%%

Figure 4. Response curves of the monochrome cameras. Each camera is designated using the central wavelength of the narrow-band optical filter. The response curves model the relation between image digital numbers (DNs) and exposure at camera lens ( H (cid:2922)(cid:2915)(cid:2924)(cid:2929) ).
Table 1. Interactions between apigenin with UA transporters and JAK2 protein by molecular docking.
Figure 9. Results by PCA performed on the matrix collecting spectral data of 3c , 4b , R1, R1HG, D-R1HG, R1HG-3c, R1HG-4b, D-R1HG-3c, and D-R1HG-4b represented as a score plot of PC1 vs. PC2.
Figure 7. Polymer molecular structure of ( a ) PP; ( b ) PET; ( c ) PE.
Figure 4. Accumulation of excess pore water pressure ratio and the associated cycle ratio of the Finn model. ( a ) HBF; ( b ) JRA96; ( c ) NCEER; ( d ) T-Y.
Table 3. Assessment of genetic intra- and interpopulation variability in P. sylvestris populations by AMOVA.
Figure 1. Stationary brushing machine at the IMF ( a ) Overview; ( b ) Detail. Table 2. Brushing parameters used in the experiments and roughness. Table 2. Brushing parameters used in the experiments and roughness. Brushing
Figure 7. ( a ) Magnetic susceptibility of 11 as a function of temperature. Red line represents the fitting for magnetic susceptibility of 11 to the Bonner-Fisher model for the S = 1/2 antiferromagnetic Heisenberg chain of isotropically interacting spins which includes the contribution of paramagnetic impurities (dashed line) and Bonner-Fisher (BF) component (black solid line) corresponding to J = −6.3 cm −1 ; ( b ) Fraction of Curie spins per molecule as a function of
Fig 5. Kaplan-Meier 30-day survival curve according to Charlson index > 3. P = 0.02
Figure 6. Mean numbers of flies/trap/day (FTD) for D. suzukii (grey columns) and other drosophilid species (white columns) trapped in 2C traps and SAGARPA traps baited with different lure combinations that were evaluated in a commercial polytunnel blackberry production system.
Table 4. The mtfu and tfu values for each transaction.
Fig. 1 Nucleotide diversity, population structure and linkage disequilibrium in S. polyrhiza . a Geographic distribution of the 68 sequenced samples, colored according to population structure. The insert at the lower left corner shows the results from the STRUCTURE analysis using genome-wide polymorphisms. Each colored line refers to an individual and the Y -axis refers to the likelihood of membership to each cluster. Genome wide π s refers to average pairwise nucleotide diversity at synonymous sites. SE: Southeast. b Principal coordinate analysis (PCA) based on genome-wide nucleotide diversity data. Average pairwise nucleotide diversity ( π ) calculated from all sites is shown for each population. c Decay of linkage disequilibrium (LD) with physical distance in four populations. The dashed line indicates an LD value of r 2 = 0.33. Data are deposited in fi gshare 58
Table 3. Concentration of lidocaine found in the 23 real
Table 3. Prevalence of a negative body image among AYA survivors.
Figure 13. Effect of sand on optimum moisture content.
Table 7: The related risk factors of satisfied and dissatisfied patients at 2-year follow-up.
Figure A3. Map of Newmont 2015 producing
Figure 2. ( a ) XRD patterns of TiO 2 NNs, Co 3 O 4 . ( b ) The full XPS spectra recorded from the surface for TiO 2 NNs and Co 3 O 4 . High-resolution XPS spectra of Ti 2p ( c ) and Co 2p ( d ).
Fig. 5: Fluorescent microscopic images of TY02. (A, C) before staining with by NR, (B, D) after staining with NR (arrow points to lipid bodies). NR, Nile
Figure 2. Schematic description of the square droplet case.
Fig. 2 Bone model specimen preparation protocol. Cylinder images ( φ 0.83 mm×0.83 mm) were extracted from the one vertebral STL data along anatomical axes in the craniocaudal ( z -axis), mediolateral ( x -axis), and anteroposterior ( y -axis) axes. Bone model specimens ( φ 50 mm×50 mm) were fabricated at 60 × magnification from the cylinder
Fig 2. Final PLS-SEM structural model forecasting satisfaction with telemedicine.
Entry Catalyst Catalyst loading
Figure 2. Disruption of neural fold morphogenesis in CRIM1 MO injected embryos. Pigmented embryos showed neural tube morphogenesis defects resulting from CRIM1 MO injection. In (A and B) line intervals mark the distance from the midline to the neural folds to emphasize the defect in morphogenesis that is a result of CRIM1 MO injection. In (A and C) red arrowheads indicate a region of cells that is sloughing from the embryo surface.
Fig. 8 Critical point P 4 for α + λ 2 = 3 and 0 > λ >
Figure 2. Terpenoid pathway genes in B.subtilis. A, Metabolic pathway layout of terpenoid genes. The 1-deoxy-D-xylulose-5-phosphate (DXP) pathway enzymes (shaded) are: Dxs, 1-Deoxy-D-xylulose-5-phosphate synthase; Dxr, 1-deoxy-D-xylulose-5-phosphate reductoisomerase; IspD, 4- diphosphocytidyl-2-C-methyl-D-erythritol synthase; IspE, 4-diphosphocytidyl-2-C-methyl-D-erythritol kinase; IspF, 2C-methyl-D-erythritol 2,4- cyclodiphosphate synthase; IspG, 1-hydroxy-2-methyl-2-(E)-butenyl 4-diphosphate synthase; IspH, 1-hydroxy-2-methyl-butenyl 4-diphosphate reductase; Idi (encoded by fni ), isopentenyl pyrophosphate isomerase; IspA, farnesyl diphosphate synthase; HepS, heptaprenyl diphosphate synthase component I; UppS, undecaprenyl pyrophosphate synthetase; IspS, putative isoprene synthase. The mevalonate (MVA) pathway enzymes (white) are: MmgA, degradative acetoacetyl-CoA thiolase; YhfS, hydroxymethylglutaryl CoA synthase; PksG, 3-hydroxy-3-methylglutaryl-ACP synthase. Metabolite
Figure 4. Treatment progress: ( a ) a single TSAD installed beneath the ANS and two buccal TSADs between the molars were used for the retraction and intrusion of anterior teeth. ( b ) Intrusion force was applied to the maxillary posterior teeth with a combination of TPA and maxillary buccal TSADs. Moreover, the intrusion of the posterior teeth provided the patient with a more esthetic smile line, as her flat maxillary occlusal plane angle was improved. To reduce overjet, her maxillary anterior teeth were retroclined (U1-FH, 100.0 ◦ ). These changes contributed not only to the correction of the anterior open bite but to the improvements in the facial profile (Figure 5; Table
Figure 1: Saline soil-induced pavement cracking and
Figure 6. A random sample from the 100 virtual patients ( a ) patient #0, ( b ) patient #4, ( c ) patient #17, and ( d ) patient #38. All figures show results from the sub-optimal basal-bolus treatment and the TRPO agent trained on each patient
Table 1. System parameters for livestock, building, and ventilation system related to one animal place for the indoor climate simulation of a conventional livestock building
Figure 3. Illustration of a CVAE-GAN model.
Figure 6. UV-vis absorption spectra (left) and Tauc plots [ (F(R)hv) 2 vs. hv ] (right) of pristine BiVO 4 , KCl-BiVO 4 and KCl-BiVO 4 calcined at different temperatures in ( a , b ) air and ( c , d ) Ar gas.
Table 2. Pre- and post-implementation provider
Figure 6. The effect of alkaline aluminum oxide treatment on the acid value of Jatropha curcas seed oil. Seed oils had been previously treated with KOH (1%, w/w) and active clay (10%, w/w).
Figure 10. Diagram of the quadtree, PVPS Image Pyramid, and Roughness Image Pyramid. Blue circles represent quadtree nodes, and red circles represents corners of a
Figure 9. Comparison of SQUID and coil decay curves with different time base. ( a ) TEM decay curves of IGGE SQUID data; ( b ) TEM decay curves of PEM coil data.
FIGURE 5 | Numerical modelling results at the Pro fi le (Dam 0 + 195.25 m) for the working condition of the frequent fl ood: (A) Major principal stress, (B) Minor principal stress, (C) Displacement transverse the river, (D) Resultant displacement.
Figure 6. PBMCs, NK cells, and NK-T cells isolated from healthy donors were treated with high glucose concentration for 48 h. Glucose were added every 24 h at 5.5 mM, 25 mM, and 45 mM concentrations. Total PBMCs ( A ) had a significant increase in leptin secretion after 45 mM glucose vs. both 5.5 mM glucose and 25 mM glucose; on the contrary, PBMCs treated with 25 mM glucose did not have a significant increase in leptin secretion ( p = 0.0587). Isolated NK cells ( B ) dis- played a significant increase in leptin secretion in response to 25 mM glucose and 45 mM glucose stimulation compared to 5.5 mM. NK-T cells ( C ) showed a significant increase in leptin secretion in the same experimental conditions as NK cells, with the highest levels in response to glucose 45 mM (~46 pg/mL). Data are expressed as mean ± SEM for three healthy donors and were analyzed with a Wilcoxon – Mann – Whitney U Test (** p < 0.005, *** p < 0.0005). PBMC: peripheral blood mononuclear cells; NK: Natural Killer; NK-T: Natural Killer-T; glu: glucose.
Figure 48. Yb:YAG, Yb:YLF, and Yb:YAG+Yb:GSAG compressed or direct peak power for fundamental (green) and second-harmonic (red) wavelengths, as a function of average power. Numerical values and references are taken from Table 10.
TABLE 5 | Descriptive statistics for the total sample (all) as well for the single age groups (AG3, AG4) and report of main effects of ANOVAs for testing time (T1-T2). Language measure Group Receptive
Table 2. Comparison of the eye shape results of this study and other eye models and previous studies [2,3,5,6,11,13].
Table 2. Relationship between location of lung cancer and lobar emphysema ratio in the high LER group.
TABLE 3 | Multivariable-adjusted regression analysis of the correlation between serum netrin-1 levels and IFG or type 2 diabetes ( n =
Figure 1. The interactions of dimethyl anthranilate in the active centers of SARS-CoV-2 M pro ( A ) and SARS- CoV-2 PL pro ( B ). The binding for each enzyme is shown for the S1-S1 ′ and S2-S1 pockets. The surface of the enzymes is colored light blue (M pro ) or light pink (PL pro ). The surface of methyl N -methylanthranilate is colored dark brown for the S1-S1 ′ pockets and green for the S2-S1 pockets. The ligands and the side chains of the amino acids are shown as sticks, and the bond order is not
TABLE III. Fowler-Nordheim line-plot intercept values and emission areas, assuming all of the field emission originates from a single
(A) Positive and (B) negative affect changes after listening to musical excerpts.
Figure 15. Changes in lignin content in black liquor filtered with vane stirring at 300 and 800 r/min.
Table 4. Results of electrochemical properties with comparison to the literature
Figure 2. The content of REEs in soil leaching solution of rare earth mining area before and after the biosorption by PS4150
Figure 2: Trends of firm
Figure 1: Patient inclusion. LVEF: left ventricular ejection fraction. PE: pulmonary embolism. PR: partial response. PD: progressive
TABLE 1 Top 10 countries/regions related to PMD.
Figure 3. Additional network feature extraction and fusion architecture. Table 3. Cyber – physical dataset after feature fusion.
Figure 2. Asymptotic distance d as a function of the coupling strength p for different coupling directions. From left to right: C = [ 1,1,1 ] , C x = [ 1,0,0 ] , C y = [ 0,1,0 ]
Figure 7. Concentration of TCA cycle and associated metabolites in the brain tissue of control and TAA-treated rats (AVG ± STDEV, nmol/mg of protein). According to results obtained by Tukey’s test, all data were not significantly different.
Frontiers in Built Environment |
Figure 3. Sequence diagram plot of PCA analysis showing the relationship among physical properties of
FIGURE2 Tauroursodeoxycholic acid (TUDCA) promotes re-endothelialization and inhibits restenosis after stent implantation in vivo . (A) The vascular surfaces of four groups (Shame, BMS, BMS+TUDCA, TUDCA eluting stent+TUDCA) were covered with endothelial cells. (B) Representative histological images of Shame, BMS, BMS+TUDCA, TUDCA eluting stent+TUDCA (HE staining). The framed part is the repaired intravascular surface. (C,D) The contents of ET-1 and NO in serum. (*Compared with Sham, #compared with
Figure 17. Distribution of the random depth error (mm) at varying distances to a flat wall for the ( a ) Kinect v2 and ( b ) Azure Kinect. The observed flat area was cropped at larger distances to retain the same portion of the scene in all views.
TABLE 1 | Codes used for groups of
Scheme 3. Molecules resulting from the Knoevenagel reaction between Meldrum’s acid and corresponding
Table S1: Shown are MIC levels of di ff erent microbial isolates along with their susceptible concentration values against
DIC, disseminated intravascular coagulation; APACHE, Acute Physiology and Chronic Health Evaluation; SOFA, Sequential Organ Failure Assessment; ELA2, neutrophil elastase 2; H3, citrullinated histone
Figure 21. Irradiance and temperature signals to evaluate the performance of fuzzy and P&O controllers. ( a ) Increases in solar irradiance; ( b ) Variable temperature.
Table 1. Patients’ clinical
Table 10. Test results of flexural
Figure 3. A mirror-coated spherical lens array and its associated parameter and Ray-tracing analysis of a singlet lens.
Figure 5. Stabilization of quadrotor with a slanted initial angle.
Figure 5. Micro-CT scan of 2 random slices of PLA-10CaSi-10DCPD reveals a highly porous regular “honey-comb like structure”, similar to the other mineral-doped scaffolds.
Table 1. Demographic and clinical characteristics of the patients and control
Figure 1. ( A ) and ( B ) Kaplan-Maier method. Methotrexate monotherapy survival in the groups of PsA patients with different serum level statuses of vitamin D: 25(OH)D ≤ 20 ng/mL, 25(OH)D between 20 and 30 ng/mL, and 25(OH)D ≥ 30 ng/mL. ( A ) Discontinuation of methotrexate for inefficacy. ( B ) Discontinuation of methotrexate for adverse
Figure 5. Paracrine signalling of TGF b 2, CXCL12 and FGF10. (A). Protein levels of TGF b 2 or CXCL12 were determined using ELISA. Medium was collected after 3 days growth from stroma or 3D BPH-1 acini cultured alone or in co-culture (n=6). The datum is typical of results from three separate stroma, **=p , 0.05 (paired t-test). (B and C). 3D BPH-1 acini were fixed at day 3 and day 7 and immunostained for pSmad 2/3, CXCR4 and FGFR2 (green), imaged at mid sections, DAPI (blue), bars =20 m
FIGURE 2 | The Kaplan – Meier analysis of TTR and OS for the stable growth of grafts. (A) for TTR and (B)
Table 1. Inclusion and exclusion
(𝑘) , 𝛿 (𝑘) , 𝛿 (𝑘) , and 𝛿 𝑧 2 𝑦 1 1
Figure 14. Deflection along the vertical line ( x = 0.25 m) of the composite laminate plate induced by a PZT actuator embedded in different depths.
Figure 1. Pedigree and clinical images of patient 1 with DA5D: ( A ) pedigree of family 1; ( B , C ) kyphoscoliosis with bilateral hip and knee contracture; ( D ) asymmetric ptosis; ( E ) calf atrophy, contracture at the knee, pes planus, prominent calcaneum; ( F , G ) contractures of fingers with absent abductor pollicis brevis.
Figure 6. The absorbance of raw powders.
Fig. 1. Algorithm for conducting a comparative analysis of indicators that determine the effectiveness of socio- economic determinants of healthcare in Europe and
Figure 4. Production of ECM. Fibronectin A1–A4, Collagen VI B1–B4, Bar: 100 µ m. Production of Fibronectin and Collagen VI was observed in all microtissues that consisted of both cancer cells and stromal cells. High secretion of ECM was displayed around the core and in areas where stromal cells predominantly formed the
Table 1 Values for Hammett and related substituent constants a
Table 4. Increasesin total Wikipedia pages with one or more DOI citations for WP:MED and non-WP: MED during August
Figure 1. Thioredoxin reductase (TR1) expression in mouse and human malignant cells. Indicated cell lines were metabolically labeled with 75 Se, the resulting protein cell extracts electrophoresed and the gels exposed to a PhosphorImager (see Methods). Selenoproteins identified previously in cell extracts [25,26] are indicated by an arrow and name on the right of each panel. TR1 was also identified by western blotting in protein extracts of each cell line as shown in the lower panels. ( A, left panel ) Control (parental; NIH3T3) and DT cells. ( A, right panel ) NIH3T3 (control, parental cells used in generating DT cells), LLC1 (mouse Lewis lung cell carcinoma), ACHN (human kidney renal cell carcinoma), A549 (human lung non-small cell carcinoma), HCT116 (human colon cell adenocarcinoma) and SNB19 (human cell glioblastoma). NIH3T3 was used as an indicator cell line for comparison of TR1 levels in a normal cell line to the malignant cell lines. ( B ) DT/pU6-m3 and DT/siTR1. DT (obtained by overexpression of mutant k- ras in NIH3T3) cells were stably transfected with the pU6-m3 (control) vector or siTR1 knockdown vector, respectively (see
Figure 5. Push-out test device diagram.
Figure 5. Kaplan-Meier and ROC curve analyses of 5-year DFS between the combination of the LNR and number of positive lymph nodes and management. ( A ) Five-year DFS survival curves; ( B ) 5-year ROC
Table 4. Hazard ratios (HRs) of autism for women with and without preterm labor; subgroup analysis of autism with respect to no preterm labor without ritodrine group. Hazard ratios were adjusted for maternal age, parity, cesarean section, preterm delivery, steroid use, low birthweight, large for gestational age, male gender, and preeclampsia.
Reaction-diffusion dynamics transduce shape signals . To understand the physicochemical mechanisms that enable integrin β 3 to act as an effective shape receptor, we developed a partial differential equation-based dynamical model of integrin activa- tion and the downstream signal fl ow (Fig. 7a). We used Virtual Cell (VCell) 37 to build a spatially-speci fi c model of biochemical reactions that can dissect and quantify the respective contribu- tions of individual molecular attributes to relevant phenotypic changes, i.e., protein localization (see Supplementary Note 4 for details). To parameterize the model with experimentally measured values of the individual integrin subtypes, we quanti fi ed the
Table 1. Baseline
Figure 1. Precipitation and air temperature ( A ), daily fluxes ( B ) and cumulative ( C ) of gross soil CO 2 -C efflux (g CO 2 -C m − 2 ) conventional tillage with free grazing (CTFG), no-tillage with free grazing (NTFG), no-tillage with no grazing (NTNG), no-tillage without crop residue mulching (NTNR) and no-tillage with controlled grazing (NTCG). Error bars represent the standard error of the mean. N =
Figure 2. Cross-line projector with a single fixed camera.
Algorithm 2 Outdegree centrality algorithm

%%

> **TASK BRIEF**
For the lines above, output exactly those from the line containing "Figure 1. Stationary" through the line containing "Figure 13. Effect", and skip the others.

> **WRITTEN RESPONSE**
Figure 1. Stationary brushing machine at the IMF ( a ) Overview; ( b ) Detail. Table 2. Brushing parameters used in the experiments and roughness. Table 2. Brushing parameters used in the experiments and roughness. Brushing
Figure 7. ( a ) Magnetic susceptibility of 11 as a function of temperature. Red line represents the fitting for magnetic susceptibility of 11 to the Bonner-Fisher model for the S = 1/2 antiferromagnetic Heisenberg chain of isotropically interacting spins which includes the contribution of paramagnetic impurities (dashed line) and Bonner-Fisher (BF) component (black solid line) corresponding to J = −6.3 cm −1 ; ( b ) Fraction of Curie spins per molecule as a function of
Fig 5. Kaplan-Meier 30-day survival curve according to Charlson index > 3. P = 0.02
Figure 6. Mean numbers of flies/trap/day (FTD) for D. suzukii (grey columns) and other drosophilid species (white columns) trapped in 2C traps and SAGARPA traps baited with different lure combinations that were evaluated in a commercial polytunnel blackberry production system.
Table 4. The mtfu and tfu values for each transaction.
Fig. 1 Nucleotide diversity, population structure and linkage disequilibrium in S. polyrhiza . a Geographic distribution of the 68 sequenced samples, colored according to population structure. The insert at the lower left corner shows the results from the STRUCTURE analysis using genome-wide polymorphisms. Each colored line refers to an individual and the Y -axis refers to the likelihood of membership to each cluster. Genome wide π s refers to average pairwise nucleotide diversity at synonymous sites. SE: Southeast. b Principal coordinate analysis (PCA) based on genome-wide nucleotide diversity data. Average pairwise nucleotide diversity ( π ) calculated from all sites is shown for each population. c Decay of linkage disequilibrium (LD) with physical distance in four populations. The dashed line indicates an LD value of r 2 = 0.33. Data are deposited in fi gshare 58
Table 3. Concentration of lidocaine found in the 23 real
Table 3. Prevalence of a negative body image among AYA survivors.
Figure 13. Effect of sand on optimum moisture content.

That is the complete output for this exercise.